Data section Start Marker

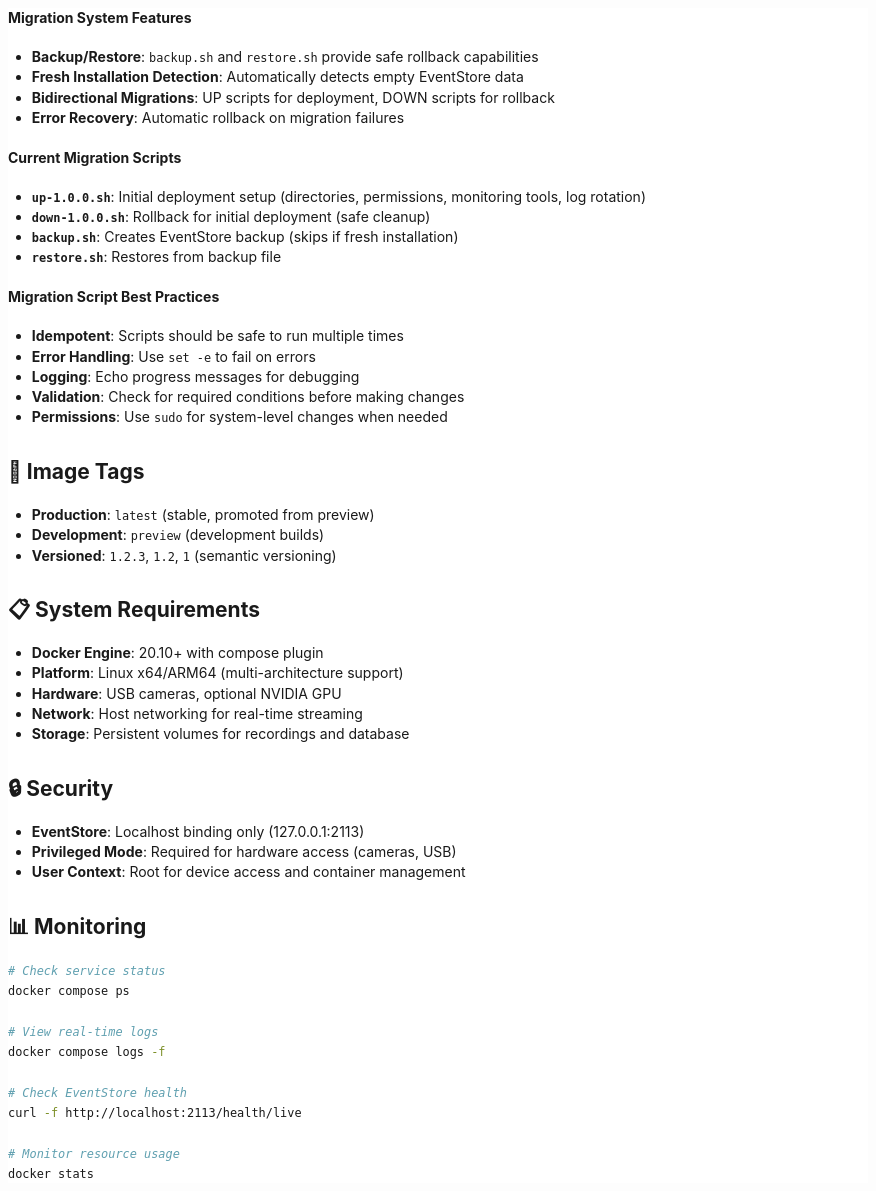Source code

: #### Migration System Features
- **Backup/Restore**: `backup.sh` and `restore.sh` provide safe rollback capabilities
- **Fresh Installation Detection**: Automatically detects empty EventStore data
- **Bidirectional Migrations**: UP scripts for deployment, DOWN scripts for rollback
- **Error Recovery**: Automatic rollback on migration failures

#### Current Migration Scripts
- **`up-1.0.0.sh`**: Initial deployment setup (directories, permissions, monitoring tools, log rotation)
- **`down-1.0.0.sh`**: Rollback for initial deployment (safe cleanup)
- **`backup.sh`**: Creates EventStore backup (skips if fresh installation)
- **`restore.sh`**: Restores from backup file

#### Migration Script Best Practices
- **Idempotent**: Scripts should be safe to run multiple times
- **Error Handling**: Use `set -e` to fail on errors
- **Logging**: Echo progress messages for debugging
- **Validation**: Check for required conditions before making changes
- **Permissions**: Use `sudo` for system-level changes when needed

## 🐳 Image Tags

- **Production**: `latest` (stable, promoted from preview)
- **Development**: `preview` (development builds)
- **Versioned**: `1.2.3`, `1.2`, `1` (semantic versioning)

## 📋 System Requirements

- **Docker Engine**: 20.10+ with compose plugin
- **Platform**: Linux x64/ARM64 (multi-architecture support)
- **Hardware**: USB cameras, optional NVIDIA GPU
- **Network**: Host networking for real-time streaming
- **Storage**: Persistent volumes for recordings and database

## 🔒 Security

- **EventStore**: Localhost binding only (127.0.0.1:2113)
- **Privileged Mode**: Required for hardware access (cameras, USB)
- **User Context**: Root for device access and container management

## 📊 Monitoring

```bash
# Check service status
docker compose ps

# View real-time logs
docker compose logs -f

# Check EventStore health
curl -f http://localhost:2113/health/live

# Monitor resource usage
docker stats
```
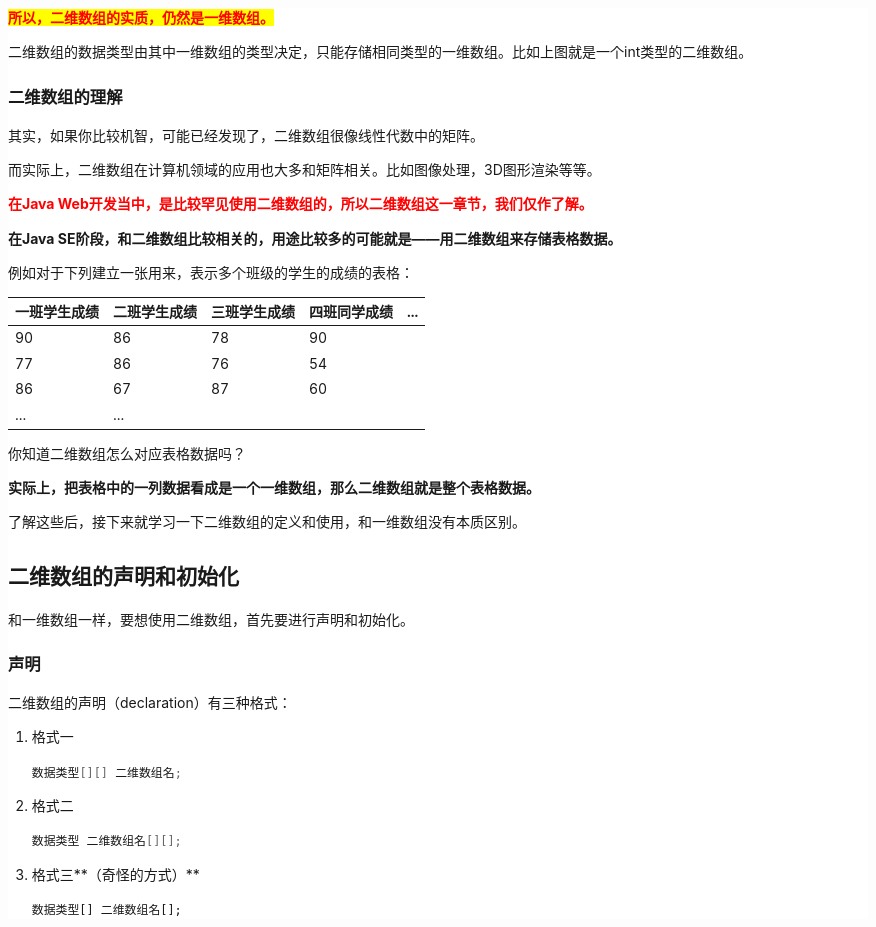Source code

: <span style=color:red;background:yellow>**所以，二维数组的实质，仍然是一维数组。**</span>

二维数组的数据类型由其中一维数组的类型决定，只能存储相同类型的一维数组。比如上图就是一个int类型的二维数组。



### 二维数组的理解

其实，如果你比较机智，可能已经发现了，二维数组很像线性代数中的矩阵。

而实际上，二维数组在计算机领域的应用也大多和矩阵相关。比如图像处理，3D图形渲染等等。

<font color=red>**在Java Web开发当中，是比较罕见使用二维数组的，所以二维数组这一章节，我们仅作了解。**</font>

**在Java SE阶段，和二维数组比较相关的，用途比较多的可能就是——用二维数组来存储表格数据。**

例如对于下列建立一张用来，表示多个班级的学生的成绩的表格：

| 一班学生成绩 | 二班学生成绩 | 三班学生成绩 | 四班同学成绩 | ...  |
| :----------- | ------------ | ------------ | ------------ | ---- |
| 90           | 86           | 78           | 90           |      |
| 77           | 86           | 76           | 54           |      |
| 86           | 67           | 87           | 60           |      |
| ...          | ...          |              |              |      |

你知道二维数组怎么对应表格数据吗？

**实际上，把表格中的一列数据看成是一个一维数组，那么二维数组就是整个表格数据。**

了解这些后，接下来就学习一下二维数组的定义和使用，和一维数组没有本质区别。



## 二维数组的声明和初始化

和一维数组一样，要想使用二维数组，首先要进行声明和初始化。

### 声明

二维数组的声明（declaration）有三种格式：

1. 格式一

   ``` java
   数据类型[][] 二维数组名;
   ```

2. 格式二

   ``` java
   数据类型 二维数组名[][];
   ```

3. 格式三**（奇怪的方式）**

   ```
   数据类型[] 二维数组名[];
   ```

Data section End Marker

* The problem *
This exercise asks for an exact copy of the lines from the first one in the data through the line that contains "## 🐳 Image Tags", pictures excluded.

* Output *
Source code

: #### Migration System Features
- **Backup/Restore**: `backup.sh` and `restore.sh` provide safe rollback capabilities
- **Fresh Installation Detection**: Automatically detects empty EventStore data
- **Bidirectional Migrations**: UP scripts for deployment, DOWN scripts for rollback
- **Error Recovery**: Automatic rollback on migration failures

#### Current Migration Scripts
- **`up-1.0.0.sh`**: Initial deployment setup (directories, permissions, monitoring tools, log rotation)
- **`down-1.0.0.sh`**: Rollback for initial deployment (safe cleanup)
- **`backup.sh`**: Creates EventStore backup (skips if fresh installation)
- **`restore.sh`**: Restores from backup file

#### Migration Script Best Practices
- **Idempotent**: Scripts should be safe to run multiple times
- **Error Handling**: Use `set -e` to fail on errors
- **Logging**: Echo progress messages for debugging
- **Validation**: Check for required conditions before making changes
- **Permissions**: Use `sudo` for system-level changes when needed

## 🐳 Image Tags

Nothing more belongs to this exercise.